Ramban writes similarly (VaYikra 23:2) writes that there is a mitzvah on Yom Tov to gather in shul "l'kadesh hayom b'farhesya b'tefilah v'hallel...," i.e. for public prayer and thanksgiving. I believe someone commented on a post here once that even though R' Chaim Brisker held that it is better to daven in private without a minyan in order to make zman kri'as shema, perhaps the same would not apply on Yom Tov where there is a kiyum d'oraysa of tefilah b'tzibur based on this Ramban. (I would think that so long as one davened even a single tefilah at some point during the day b'tzibur it would be sufficient to fulfill this din of mikra kodesh, so tzarich iyun, but it's an interesting idea.)


  1. Anonymous4:54 AM

    "minhag" of the GR"A? what of the spontaneous
    reach for new grain (a reach til 16 Nissan frustratingly withheld)?
    if the highly deliberate Rabbi inwardly preferred stale Cheerios@ to chadash, did his 'active demonstration' undo that motive/benefit during lawful waiting, in the eyes of G-d?

    need one rouse himself to desire blood, to fully win the lav (Dev. 12:23) mentioned in Makkos 3:15? or is it enough that he somehow
    "demonstrate" raw hunger at the sight of it?

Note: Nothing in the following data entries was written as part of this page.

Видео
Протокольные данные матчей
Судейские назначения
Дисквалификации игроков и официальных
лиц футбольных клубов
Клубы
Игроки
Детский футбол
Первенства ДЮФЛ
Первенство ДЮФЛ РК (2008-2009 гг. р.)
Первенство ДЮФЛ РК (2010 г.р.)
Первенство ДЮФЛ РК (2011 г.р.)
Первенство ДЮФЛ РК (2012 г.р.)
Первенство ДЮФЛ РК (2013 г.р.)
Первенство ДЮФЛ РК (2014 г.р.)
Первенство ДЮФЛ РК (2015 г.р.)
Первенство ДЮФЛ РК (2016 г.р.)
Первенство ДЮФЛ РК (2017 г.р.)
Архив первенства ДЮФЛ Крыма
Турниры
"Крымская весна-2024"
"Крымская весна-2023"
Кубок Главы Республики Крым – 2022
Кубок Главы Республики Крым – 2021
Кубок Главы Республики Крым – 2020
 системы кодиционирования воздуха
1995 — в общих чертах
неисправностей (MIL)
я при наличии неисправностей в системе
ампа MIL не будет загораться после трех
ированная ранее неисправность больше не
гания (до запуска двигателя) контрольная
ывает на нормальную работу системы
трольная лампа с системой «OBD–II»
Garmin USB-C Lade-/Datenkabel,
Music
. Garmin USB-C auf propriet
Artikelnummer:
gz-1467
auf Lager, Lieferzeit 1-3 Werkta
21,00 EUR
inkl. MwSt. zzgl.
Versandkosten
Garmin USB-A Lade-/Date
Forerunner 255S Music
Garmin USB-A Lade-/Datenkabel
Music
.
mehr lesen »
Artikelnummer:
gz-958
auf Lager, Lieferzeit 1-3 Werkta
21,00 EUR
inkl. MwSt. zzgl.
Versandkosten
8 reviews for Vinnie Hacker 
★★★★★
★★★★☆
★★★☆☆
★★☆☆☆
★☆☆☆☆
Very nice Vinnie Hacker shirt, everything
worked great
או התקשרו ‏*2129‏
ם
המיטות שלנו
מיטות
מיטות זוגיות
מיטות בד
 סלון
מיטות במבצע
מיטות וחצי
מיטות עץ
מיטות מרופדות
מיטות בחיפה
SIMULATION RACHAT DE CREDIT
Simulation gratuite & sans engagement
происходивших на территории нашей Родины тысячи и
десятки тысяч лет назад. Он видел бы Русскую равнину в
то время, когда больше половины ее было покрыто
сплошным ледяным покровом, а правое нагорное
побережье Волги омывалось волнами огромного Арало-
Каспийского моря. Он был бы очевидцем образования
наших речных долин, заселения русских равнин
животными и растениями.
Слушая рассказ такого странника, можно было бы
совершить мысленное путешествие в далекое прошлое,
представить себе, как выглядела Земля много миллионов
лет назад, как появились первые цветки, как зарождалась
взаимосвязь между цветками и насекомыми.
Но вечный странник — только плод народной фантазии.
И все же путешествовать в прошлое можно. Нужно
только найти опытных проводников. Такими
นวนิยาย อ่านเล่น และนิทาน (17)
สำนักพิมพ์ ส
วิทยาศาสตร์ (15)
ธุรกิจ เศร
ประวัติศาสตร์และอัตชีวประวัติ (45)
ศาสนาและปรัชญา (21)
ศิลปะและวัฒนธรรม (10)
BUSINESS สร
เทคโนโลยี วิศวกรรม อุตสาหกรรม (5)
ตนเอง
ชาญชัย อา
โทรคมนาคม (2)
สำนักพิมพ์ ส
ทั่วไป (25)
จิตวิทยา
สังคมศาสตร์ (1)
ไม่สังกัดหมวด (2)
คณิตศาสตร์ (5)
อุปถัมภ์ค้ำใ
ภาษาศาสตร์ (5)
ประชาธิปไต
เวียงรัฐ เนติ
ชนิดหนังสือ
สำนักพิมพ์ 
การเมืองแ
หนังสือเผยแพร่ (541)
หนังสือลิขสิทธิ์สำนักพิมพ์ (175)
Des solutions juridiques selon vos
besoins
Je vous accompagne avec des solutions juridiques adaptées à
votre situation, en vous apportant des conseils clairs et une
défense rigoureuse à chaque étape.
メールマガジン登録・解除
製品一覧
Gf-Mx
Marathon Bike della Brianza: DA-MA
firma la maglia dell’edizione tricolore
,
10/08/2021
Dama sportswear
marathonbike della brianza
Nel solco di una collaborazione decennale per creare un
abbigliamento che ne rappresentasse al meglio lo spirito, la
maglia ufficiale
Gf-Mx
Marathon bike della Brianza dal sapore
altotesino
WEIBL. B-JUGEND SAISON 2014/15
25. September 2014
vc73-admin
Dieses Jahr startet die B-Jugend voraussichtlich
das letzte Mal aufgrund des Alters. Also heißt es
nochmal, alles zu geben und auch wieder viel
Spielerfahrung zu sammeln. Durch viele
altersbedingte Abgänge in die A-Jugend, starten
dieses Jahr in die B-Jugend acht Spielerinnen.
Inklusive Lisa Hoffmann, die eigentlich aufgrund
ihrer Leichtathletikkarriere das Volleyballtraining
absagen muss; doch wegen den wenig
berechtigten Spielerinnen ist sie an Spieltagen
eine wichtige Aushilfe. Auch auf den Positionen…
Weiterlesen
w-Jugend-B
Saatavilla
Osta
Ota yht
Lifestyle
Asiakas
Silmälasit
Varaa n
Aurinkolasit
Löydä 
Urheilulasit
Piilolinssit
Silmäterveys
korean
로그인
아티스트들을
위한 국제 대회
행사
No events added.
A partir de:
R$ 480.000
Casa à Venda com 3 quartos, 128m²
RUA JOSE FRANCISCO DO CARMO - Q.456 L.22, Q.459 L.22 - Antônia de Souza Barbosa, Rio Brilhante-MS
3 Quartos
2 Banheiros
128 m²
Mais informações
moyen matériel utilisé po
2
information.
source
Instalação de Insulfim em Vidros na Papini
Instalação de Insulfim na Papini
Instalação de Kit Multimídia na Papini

  2. There is a similar concept in Succah, regarding why we celebrate it in the fall as opposed to Nissan. I think it's the Tur, although maybe it is someone else, who says that it is to show that it is for the mitzvah, not just hanging out in the nice weather...

  3. chaim b.7:16 PM

    >>>need one rouse himself to desire blood

    Rambam in Shmoneh Perakim (ch 6) distinguishes between mitzvos sichli'os, which one should not have any yetzer ha'ra to do, and mitzvos that we would have no inkling of if not for the Torah, which we have a yetzer ha'ra for but work to overcome. Eating blood is something all people find repulsive and falls into the first category.

    >>>There is a similar concept in Succah

    Sukkah is a mitzvas aseh and requires kavanah like all mitzvos aseh. The chiddush of the GR"A / Rabeinu Tam is that even a lav requires awareness of the reason for the mitzvah.

  4. Anonymous9:28 PM

    >>> Eating blood is something all people find repulsive

    maybe the earliest generations were bloodthirsty, a trait needed to
    drain the life out of 7 nations-- hence the fourfold chizuk from 12:23-25...

    what then is "the right kavanah" by blood? how does innate revulsion
    demonstrably yield to "the desire to fulfill the lav"?

    {blood tastes of iron; no iron may be used for the mizbeach; but blood is poured on the mizbeach!
    further reason to prohibit eating blood-- that we shouldn't come to a sense of iron on the altar[?]}

  5. Anonymous9:52 AM

    Where did he find חדש on Pesah? Nearly all matzah products are ישן nowadays so it would be difficult to follow this practice until after the holiday.

  6. Anonymous11:10 AM

    Sorry, I can't find the Chayei Adam. 132 is the first siman in Hilchos Taanis? If so, what seif katan?

    If you could assist me, that would be great!

  7. Anonymous12:48 PM

    Found it. Its not 132 but seif 12 of Siman 131.